Work. Work is sometimes referred to as “the sum of our existence.” Work is why we get up early in the morning and go home late at night. Work is what consumes most of our energies. We need to have jobs, so we are not idle, so we can have sense of purpose, and so we can survive in today’s world. Work utilizes our talents, supports our family’s needs and wants. However, work is also where we tend to be stressed out, with related issues making us weak, and at times, it even gives us some anxiety panic attacks.
It is mostly at the office where we get spent our waking hours. It is there that that, no matter how much you try to avoid it, you end up feeling like you’re trying to outrun a roadrunner despite knowing the futility of the act. It is there that the potential for conflict is high. You get to meet difficult people, you have an “impossible” boss, and you might encounter someone trying to make a move on the same position you’ve been eying for the past six months. It is there that you first have this mid-life crisis. It is there that temptations abound left and right.
The long hours, the threats of being laid-off, and workplace bullying can cause harmful emotional and physical responses. These things can happen whenever there is a conflict between job demands and working with other people.

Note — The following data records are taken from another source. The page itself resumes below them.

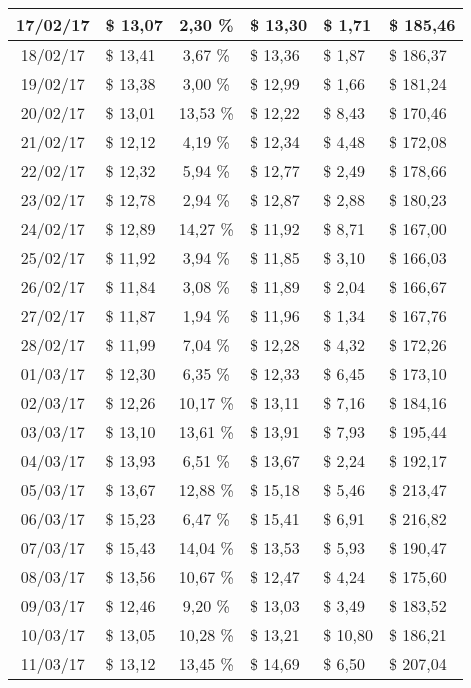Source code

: \begin{center}
\begin{small}
\begin{longtable}{|c|l|c|l|l|l|}
17/02/17 & \$ 13,07 & 2,30 \% & \$ 13,30 & \$ 1,71 & \$ 185,46 \\ \hline
18/02/17 & \$ 13,41 & 3,67 \% & \$ 13,36 & \$ 1,87 & \$ 186,37 \\ \hline
19/02/17 & \$ 13,38 & 3,00 \% & \$ 12,99 & \$ 1,66 & \$ 181,24 \\ \hline
20/02/17 & \$ 13,01 & 13,53 \% & \$ 12,22 & \$ 8,43 & \$ 170,46 \\ \hline
21/02/17 & \$ 12,12 & 4,19 \% & \$ 12,34 & \$ 4,48 & \$ 172,08 \\ \hline
22/02/17 & \$ 12,32 & 5,94 \% & \$ 12,77 & \$ 2,49 & \$ 178,66 \\ \hline
23/02/17 & \$ 12,78 & 2,94 \% & \$ 12,87 & \$ 2,88 & \$ 180,23 \\ \hline
24/02/17 & \$ 12,89 & 14,27 \% & \$ 11,92 & \$ 8,71 & \$ 167,00 \\ \hline
25/02/17 & \$ 11,92 & 3,94 \% & \$ 11,85 & \$ 3,10 & \$ 166,03 \\ \hline
26/02/17 & \$ 11,84 & 3,08 \% & \$ 11,89 & \$ 2,04 & \$ 166,67 \\ \hline
27/02/17 & \$ 11,87 & 1,94 \% & \$ 11,96 & \$ 1,34 & \$ 167,76 \\ \hline
28/02/17 & \$ 11,99 & 7,04 \% & \$ 12,28 & \$ 4,32 & \$ 172,26 \\ \hline
01/03/17 & \$ 12,30 & 6,35 \% & \$ 12,33 & \$ 6,45 & \$ 173,10 \\ \hline
02/03/17 & \$ 12,26 & 10,17 \% & \$ 13,11 & \$ 7,16 & \$ 184,16 \\ \hline
03/03/17 & \$ 13,10 & 13,61 \% & \$ 13,91 & \$ 7,93 & \$ 195,44 \\ \hline
04/03/17 & \$ 13,93 & 6,51 \% & \$ 13,67 & \$ 2,24 & \$ 192,17 \\ \hline
05/03/17 & \$ 13,67 & 12,88 \% & \$ 15,18 & \$ 5,46 & \$ 213,47 \\ \hline
06/03/17 & \$ 15,23 & 6,47 \% & \$ 15,41 & \$ 6,91 & \$ 216,82 \\ \hline
07/03/17 & \$ 15,43 & 14,04 \% & \$ 13,53 & \$ 5,93 & \$ 190,47 \\ \hline
08/03/17 & \$ 13,56 & 10,67 \% & \$ 12,47 & \$ 4,24 & \$ 175,60 \\ \hline
09/03/17 & \$ 12,46 & 9,20 \% & \$ 13,03 & \$ 3,49 & \$ 183,52 \\ \hline
10/03/17 & \$ 13,05 & 10,28 \% & \$ 13,21 & \$ 10,80 & \$ 186,21 \\ \hline
11/03/17 & \$ 13,12 & 13,45 \% & \$ 14,69 & \$ 6,50 & \$ 207,04 \\ \hline

\end{longtable}
\end{small}
\end{center}
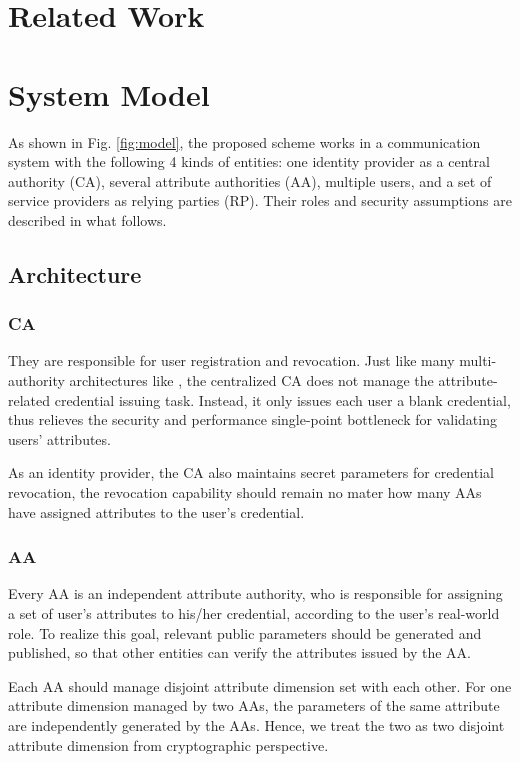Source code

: \documentclass[journal]{IEEEtran}
\begin{document}
\section{Related Work}\label{sec:related}

\section{System Model}\label{sec:model}
As shown in Fig. \ref{fig:model}, the proposed scheme works in a communication system with the following 4 kinds of entities: one identity provider as a central authority (CA), several attribute authorities (AA), multiple users, and a set of service providers as relying parties (RP). Their roles and security assumptions are described in what follows. 

\subsection{Architecture}
\subsubsection{CA}
They are responsible for user registration and revocation. Just like many multi-authority architectures like \cite{Chase2007Multi, yang2013dac}, the centralized CA does not manage the attribute-related credential issuing task. Instead, it only issues each user a blank credential, thus relieves the security and performance single-point bottleneck for validating users' attributes. 

As an identity provider, the CA also maintains secret parameters for credential revocation, the revocation capability should remain no mater how many AAs have assigned attributes to the user's credential.


\subsubsection{AA} Every AA is an independent attribute authority, who is responsible for assigning a set of user's attributes to his/her credential, according to the user's real-world role. To realize this goal, relevant public parameters should be generated and published, so that other entities can verify the attributes issued by the AA. 

Each AA should manage disjoint attribute dimension set with each other. For one attribute dimension managed by two AAs, the parameters of the same attribute are independently generated by the AAs. Hence, we treat the two as two disjoint attribute dimension from cryptographic perspective.
\end{document}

In retrospect, the high demands of a particular job and the knowledge that we don’t have any control of the situation often leads to stress.
Stress produces strain, disrupts equilibrium, and it is the source of any number of emotional, physical, economic and social problems. The stress from our work could be from countless hours in overtime, cutbacks on our privileges, and the pressure to perform to an exacting standard. Prolonged workplace stress leads to absenteeism, sickness, dissatisfaction, high employee turn-over, and reduced job efficiency. Even petty office politics can be enough to set someone off, making them irritable and rash with their decisions.
According the National Institute For Occupational Mental Health report cites the following about workplace stress:
?25% view their jobs as the number one causes of stress in their lives
?Three-fourths of employees believe that workers have more on-the-job stress than a generation ago
?26% of workers said they were “felt burned out often” by their job
?Job stress is more strongly associated with health complaints than financial problems
SYMPTOMS OF WORKPLACE STRESS
?Loss of appetite
Don’t reach for a chocolate bar for comfort or grab a burger to cope with stress. Here are tips to manage workplace stress.
1.Yoga preferably in a gym near your office
2.Proper Planning schedule your business trips and other matters, but leave room for adjustments
3.Balance find time to focus on your personal and family life
4.Social Network surround yourself with friends you can lean on
5.Positive Outlook let work-related issues cease to bother you at work
There is a need to have stress management programs. Companies should be concerned with their employees’ mental health, as well as the physical, as stress hampers productivity. They should help solve difficult work situations and get to the bottom line. Stress management programs teach workers about the nature and sources of stress, as well as the effects on their health. This program is workable and easy to implement, with many potential benefits for the employer and the employees alike.